The enemy understands that there is a bigger mass that we cannot reach because he has diseducated them beyond what we could ever hope to reach and conscientize. This sort of followership is the asset that President Jonathan declares every day. They are his people. They make his day. And you know that Bukola Saraki also recently declared that kind of asset by claiming that the idle Kwarans who danced their way to Lagos to support him were not a rented crowd. They went there of their own volition. He is right. Those who danced to Lagos to support a man who stole from them come from the kind of followership that the Saraki dynasty has manufactured from one generation to the other in Ilorin. They do not have to rent a crowd.

They already did their homework by killing civics in Kwara state.

It needs repeating: we cannot rely on the oppressor to educate our people. In fact what, he will do is trivialize education by mushrooming Federal and State Universities, always pulling the rabbit of new Universities out of his fedora before thinking of how to fund them while allowing existing ones to rot. That is his way of continuing the purposed devaluation of education – it did not start with him. He is just continuing a legacy – in order to sustain the assault on civics.
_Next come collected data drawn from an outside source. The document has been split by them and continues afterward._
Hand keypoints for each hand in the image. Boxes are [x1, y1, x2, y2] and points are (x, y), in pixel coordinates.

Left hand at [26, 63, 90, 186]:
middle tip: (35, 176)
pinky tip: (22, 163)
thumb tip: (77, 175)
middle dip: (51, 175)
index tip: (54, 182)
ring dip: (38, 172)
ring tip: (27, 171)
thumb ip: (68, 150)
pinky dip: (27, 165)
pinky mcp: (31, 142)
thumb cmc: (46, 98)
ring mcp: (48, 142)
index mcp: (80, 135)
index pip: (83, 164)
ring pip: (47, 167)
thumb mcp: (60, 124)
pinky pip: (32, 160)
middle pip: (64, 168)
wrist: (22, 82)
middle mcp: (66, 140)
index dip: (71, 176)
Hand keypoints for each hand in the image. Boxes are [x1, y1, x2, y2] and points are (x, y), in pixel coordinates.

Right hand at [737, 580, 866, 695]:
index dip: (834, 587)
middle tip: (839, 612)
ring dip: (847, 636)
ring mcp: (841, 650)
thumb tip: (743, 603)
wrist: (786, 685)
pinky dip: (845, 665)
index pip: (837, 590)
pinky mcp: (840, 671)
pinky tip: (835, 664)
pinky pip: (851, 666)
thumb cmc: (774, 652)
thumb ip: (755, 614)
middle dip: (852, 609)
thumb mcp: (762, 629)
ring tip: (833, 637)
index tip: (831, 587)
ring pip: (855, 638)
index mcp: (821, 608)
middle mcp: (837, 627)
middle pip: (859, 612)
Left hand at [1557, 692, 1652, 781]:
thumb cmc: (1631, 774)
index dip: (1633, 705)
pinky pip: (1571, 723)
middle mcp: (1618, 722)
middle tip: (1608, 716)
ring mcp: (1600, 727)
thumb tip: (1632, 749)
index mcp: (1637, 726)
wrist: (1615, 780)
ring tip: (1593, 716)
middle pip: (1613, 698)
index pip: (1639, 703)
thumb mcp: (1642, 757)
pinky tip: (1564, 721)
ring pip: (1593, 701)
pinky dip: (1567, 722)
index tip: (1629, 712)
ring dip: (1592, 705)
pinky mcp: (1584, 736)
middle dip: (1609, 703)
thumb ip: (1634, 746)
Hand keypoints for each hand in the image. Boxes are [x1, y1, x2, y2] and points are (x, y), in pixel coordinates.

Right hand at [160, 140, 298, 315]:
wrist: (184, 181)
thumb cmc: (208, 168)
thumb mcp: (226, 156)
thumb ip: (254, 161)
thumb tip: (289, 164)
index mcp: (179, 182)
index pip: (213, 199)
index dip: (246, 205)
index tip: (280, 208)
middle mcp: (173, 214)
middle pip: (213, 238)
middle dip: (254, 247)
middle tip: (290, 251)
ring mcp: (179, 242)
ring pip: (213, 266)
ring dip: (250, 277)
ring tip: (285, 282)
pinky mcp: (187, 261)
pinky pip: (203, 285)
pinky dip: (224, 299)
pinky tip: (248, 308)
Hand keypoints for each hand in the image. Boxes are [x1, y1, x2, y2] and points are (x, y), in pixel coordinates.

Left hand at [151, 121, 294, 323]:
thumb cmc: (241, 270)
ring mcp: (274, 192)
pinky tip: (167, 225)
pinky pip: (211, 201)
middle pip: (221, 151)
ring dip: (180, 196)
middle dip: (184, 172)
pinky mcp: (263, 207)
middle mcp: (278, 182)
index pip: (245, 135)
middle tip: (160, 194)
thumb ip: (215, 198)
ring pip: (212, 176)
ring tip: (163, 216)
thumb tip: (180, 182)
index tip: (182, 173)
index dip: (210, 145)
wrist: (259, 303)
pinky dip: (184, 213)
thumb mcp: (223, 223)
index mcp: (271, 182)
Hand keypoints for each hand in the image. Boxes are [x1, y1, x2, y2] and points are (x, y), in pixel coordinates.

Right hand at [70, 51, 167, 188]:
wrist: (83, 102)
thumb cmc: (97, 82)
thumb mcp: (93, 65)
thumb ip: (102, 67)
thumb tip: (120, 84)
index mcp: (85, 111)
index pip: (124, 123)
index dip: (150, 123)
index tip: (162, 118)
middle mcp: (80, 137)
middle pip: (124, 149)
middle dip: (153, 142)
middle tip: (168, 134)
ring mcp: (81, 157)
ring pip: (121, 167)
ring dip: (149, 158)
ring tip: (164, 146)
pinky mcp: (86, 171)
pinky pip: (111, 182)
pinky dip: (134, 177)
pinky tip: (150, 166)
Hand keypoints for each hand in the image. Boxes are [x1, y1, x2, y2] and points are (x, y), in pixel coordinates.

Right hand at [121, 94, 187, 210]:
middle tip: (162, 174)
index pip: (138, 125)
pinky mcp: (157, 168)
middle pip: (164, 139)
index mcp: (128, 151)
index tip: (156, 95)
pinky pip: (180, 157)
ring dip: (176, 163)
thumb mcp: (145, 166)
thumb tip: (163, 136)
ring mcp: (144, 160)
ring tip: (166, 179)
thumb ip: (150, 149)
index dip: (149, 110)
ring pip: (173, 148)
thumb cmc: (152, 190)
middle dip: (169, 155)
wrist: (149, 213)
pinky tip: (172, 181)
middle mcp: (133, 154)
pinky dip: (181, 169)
If we cannot look up to the Nigerian educational system as a partner in the struggle for national rebirth – those who fund it will never allow this – what is to be done? Methinks that Nigerian activists and intellectuals need to start thinking extremely seriously about the option of public pedagogy. We have to look beyond formal institutions to instruct and educate our people. We have to take civics to the streets, to social media, to Molue buses, to paraga joints. We have to meet Nigerians where they are. This would involve painstaking planning and networking. It would require dedicated intellects willing to brainstorm and strategize. Once we agree that public pedagogy is an option we need to consider very seriously, conceptualization and planning could follow. In the end, every citizen we gain who no longer identifies with his own oppressor, even if the oppressor is his ethnic kinsman - is one giant step for Nigeria. With public pedagogy and instruction, we can begin to undo the psychological injury that the oppressor has done to our Stockholm Syndromed compatriots and begin the process of taking Nigeria back one mind at a time.